> Directions:
Search the records below for the word "LIST", then return every line where it appears.

> Design files in text formats:
= Beginning of Section =
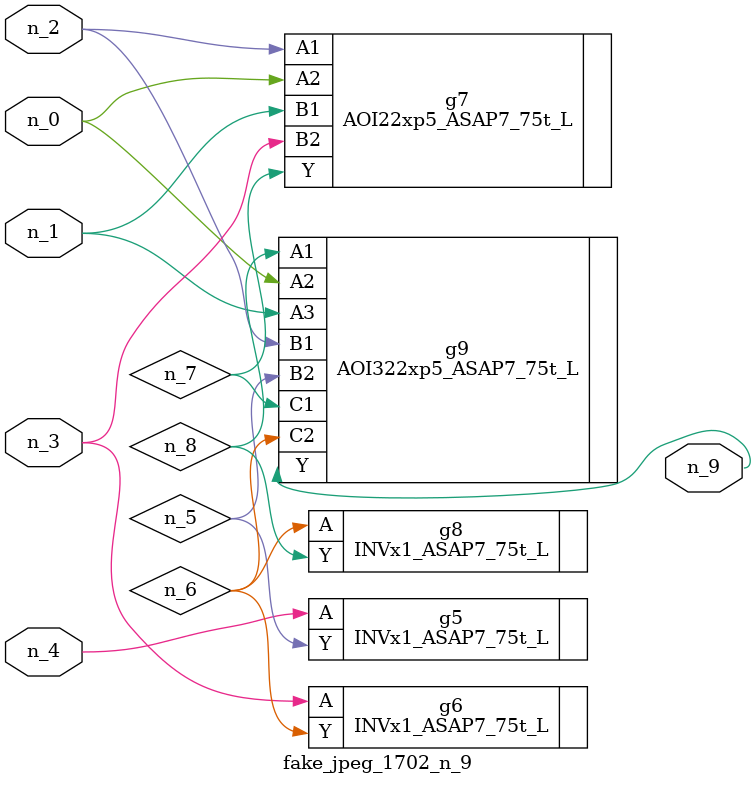
<source format=v>
module fake_jpeg_1702_n_9 (n_3, n_2, n_1, n_0, n_4, n_9);

input n_3;
input n_2;
input n_1;
input n_0;
input n_4;

output n_9;

wire n_8;
wire n_6;
wire n_5;
wire n_7;

INVx1_ASAP7_75t_L g5 ( 
.A(n_4),
.Y(n_5)
);

INVx1_ASAP7_75t_L g6 ( 
.A(n_3),
.Y(n_6)
);

AOI22xp5_ASAP7_75t_L g7 ( 
.A1(n_2),
.A2(n_0),
.B1(n_1),
.B2(n_3),
.Y(n_7)
);

INVx1_ASAP7_75t_L g8 ( 
.A(n_6),
.Y(n_8)
);

AOI322xp5_ASAP7_75t_L g9 ( 
.A1(n_8),
.A2(n_0),
.A3(n_1),
.B1(n_2),
.B2(n_5),
.C1(n_7),
.C2(n_6),
.Y(n_9)
);


endmodule
</source>
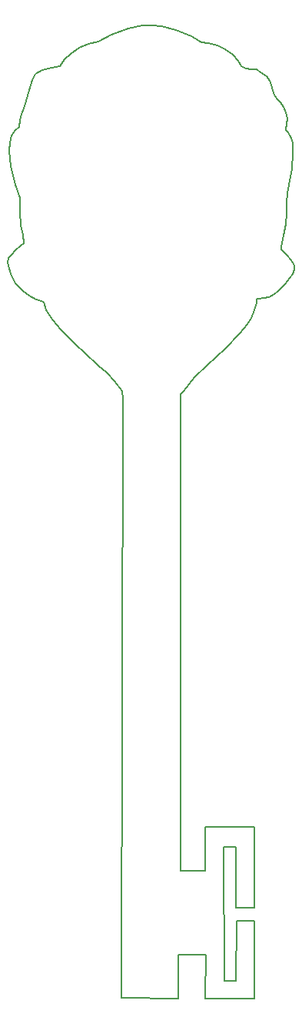
<source format=gm1>
G04 #@! TF.FileFunction,Profile,NP*
%FSLAX46Y46*%
G04 Gerber Fmt 4.6, Leading zero omitted, Abs format (unit mm)*
G04 Created by KiCad (PCBNEW 4.0.5) date Saturday, July 08, 2017 'AMt' 10:16:17 AM*
%MOMM*%
%LPD*%
G01*
G04 APERTURE LIST*
%ADD10C,0.100000*%
%ADD11C,0.150000*%
G04 APERTURE END LIST*
D10*
D11*
X177350000Y-86280000D02*
X177390000Y-87070000D01*
X176490000Y-85170000D02*
X177350000Y-86280000D01*
X175650000Y-84210000D02*
X176490000Y-85170000D01*
X174730000Y-83440000D02*
X175650000Y-84210000D01*
X173210000Y-82040000D02*
X174730000Y-83440000D01*
X172250000Y-81180000D02*
X173210000Y-82040000D01*
X171290000Y-80270000D02*
X172250000Y-81180000D01*
X170520000Y-79450000D02*
X171290000Y-80270000D01*
X169700000Y-78470000D02*
X170520000Y-79450000D01*
X168970000Y-77320000D02*
X169700000Y-78470000D01*
X177250000Y-152980000D02*
X177390000Y-87070000D01*
X183510000Y-153010000D02*
X177250000Y-152980000D01*
X183550000Y-148240000D02*
X183510000Y-153010000D01*
X186560000Y-148240000D02*
X183550000Y-148240000D01*
X186490000Y-153080000D02*
X186560000Y-148240000D01*
X191870000Y-153080000D02*
X186490000Y-153080000D01*
X191900000Y-144470000D02*
X191870000Y-153080000D01*
X189930000Y-144470000D02*
X191900000Y-144470000D01*
X189890000Y-151060000D02*
X189930000Y-144470000D01*
X188560000Y-151060000D02*
X189890000Y-151060000D01*
X188510000Y-136400000D02*
X188560000Y-151060000D01*
X189890000Y-136380000D02*
X188510000Y-136400000D01*
X189890000Y-143070000D02*
X189890000Y-136380000D01*
X191930000Y-143070000D02*
X189890000Y-143070000D01*
X191930000Y-134180000D02*
X191930000Y-143070000D01*
X186440000Y-134200000D02*
X191930000Y-134180000D01*
X186440000Y-139000000D02*
X186440000Y-134210000D01*
X183780000Y-138990000D02*
X186440000Y-139000000D01*
X183800000Y-86610000D02*
X183780000Y-138990000D01*
X184070000Y-86230000D02*
X183800000Y-86610000D01*
X185330000Y-84730000D02*
X184070000Y-86230000D01*
X186760000Y-83340000D02*
X185330000Y-84730000D01*
X188670000Y-81570000D02*
X186760000Y-83340000D01*
X190270000Y-79870000D02*
X188670000Y-81570000D01*
X191120000Y-78840000D02*
X190270000Y-79870000D01*
X191560000Y-78200000D02*
X191120000Y-78840000D01*
X191870000Y-77350000D02*
X191560000Y-78200000D01*
X192110000Y-76530000D02*
X191870000Y-77350000D01*
X192170000Y-76090000D02*
X192110000Y-76530000D01*
X192370000Y-76070000D02*
X192170000Y-76090000D01*
X192900000Y-76010000D02*
X192370000Y-76070000D01*
X193480000Y-75910000D02*
X192900000Y-76010000D01*
X194110000Y-75590000D02*
X193480000Y-75910000D01*
X194560000Y-75200000D02*
X194110000Y-75590000D01*
X195300000Y-74460000D02*
X194560000Y-75200000D01*
X195800000Y-73830000D02*
X195300000Y-74460000D01*
X196140000Y-73330000D02*
X195800000Y-73830000D01*
X196270000Y-72900000D02*
X196140000Y-73330000D01*
X196270000Y-72460000D02*
X196270000Y-72900000D01*
X196170000Y-72110000D02*
X196270000Y-72460000D01*
X195880000Y-71720000D02*
X196170000Y-72110000D01*
X195510000Y-71370000D02*
X195880000Y-71720000D01*
X195160000Y-71030000D02*
X195510000Y-71370000D01*
X194900000Y-70690000D02*
X195160000Y-71030000D01*
X194820000Y-70290000D02*
X194900000Y-70690000D01*
X195140000Y-69130000D02*
X194820000Y-70290000D01*
X195380000Y-67870000D02*
X195140000Y-69130000D01*
X195450000Y-66710000D02*
X195380000Y-67870000D01*
X195480000Y-65550000D02*
X195450000Y-66710000D01*
X195560000Y-64520000D02*
X195480000Y-65550000D01*
X195690000Y-63520000D02*
X195560000Y-64520000D01*
X196030000Y-61780000D02*
X195690000Y-63520000D01*
X196170000Y-60040000D02*
X196030000Y-61780000D01*
X196110000Y-58960000D02*
X196170000Y-60040000D01*
X195930000Y-58400000D02*
X196110000Y-58960000D01*
X195820000Y-58090000D02*
X195930000Y-58400000D01*
X195590000Y-57800000D02*
X195820000Y-58090000D01*
X195350000Y-57510000D02*
X195590000Y-57800000D01*
X195380000Y-57430000D02*
X195350000Y-57510000D01*
X195480000Y-56820000D02*
X195380000Y-57430000D01*
X195530000Y-56240000D02*
X195480000Y-56820000D01*
X195380000Y-55550000D02*
X195530000Y-56240000D01*
X195110000Y-55000000D02*
X195380000Y-55550000D01*
X194770000Y-54500000D02*
X195110000Y-55000000D01*
X194370000Y-54100000D02*
X194770000Y-54500000D01*
X194060000Y-53660000D02*
X194370000Y-54100000D01*
X193950000Y-53210000D02*
X194060000Y-53660000D01*
X193790000Y-52570000D02*
X193950000Y-53210000D01*
X193560000Y-52100000D02*
X193790000Y-52570000D01*
X193270000Y-51650000D02*
X193560000Y-52100000D01*
X192610000Y-51150000D02*
X193270000Y-51650000D01*
X192110000Y-50890000D02*
X192610000Y-51150000D01*
X191580000Y-50810000D02*
X192110000Y-50890000D01*
X190970000Y-50760000D02*
X191580000Y-50810000D01*
X190600000Y-50620000D02*
X190970000Y-50760000D01*
X190420000Y-50470000D02*
X190600000Y-50620000D01*
X190100000Y-49940000D02*
X190420000Y-50470000D01*
X189500000Y-49230000D02*
X190100000Y-49940000D01*
X188650000Y-48620000D02*
X189500000Y-49230000D01*
X187810000Y-48250000D02*
X188650000Y-48620000D01*
X186830000Y-47990000D02*
X187810000Y-48250000D01*
X186090000Y-47860000D02*
X186830000Y-47990000D01*
X185800000Y-47700000D02*
X186090000Y-47860000D01*
X184930000Y-47220000D02*
X185800000Y-47700000D01*
X183270000Y-46560000D02*
X184930000Y-47220000D01*
X181690000Y-46110000D02*
X183270000Y-46560000D01*
X180610000Y-46010000D02*
X181690000Y-46110000D01*
X179530000Y-46010000D02*
X180610000Y-46010000D01*
X178050000Y-46380000D02*
X179530000Y-46010000D01*
X176130000Y-47040000D02*
X178050000Y-46380000D01*
X174680000Y-47800000D02*
X176130000Y-47040000D01*
X173570000Y-48070000D02*
X174680000Y-47800000D01*
X172570000Y-48510000D02*
X173570000Y-48070000D01*
X171650000Y-49150000D02*
X172570000Y-48510000D01*
X171010000Y-49780000D02*
X171650000Y-49150000D01*
X170450000Y-50530000D02*
X171010000Y-49780000D01*
X169510000Y-50680000D02*
X170450000Y-50530000D01*
X168500000Y-50920000D02*
X169510000Y-50680000D01*
X167790000Y-51390000D02*
X168500000Y-50920000D01*
X167400000Y-52010000D02*
X167790000Y-51390000D01*
X167090000Y-53110000D02*
X167400000Y-52010000D01*
X166770000Y-54290000D02*
X167090000Y-53110000D01*
X166460000Y-55150000D02*
X166770000Y-54290000D01*
X166220000Y-55770000D02*
X166460000Y-55150000D01*
X166070000Y-56400000D02*
X166220000Y-55770000D01*
X165990000Y-57180000D02*
X166070000Y-56400000D01*
X165600000Y-57580000D02*
X165990000Y-57180000D01*
X165130000Y-58120000D02*
X165600000Y-57580000D01*
X164970000Y-58910000D02*
X165130000Y-58120000D01*
X164890000Y-59850000D02*
X164970000Y-58910000D01*
X165050000Y-61490000D02*
X164890000Y-59850000D01*
X165600000Y-63530000D02*
X165050000Y-61490000D01*
X166070000Y-65020000D02*
X165600000Y-63530000D01*
X166070000Y-66430000D02*
X166070000Y-65020000D01*
X166150000Y-68070000D02*
X166070000Y-66430000D01*
X166380000Y-69090000D02*
X166150000Y-68070000D01*
X166460000Y-69950000D02*
X166380000Y-69090000D01*
X166150000Y-70270000D02*
X166460000Y-69950000D01*
X165600000Y-70740000D02*
X166150000Y-70270000D01*
X165130000Y-71280000D02*
X165600000Y-70740000D01*
X164810000Y-71600000D02*
X165130000Y-71280000D01*
X164740000Y-72070000D02*
X164810000Y-71600000D01*
X165050000Y-73400000D02*
X164740000Y-72070000D01*
X165600000Y-74420000D02*
X165050000Y-73400000D01*
X166380000Y-75200000D02*
X165600000Y-74420000D01*
X167090000Y-75750000D02*
X166380000Y-75200000D01*
X167870000Y-76140000D02*
X167090000Y-75750000D01*
X168730000Y-76380000D02*
X167870000Y-76140000D01*
X168970000Y-77320000D02*
X168730000Y-76380000D01*
M02*

</source>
= End of Section =
> Solution to the problem:
G04 APERTURE LIST*
G04 APERTURE END LIST*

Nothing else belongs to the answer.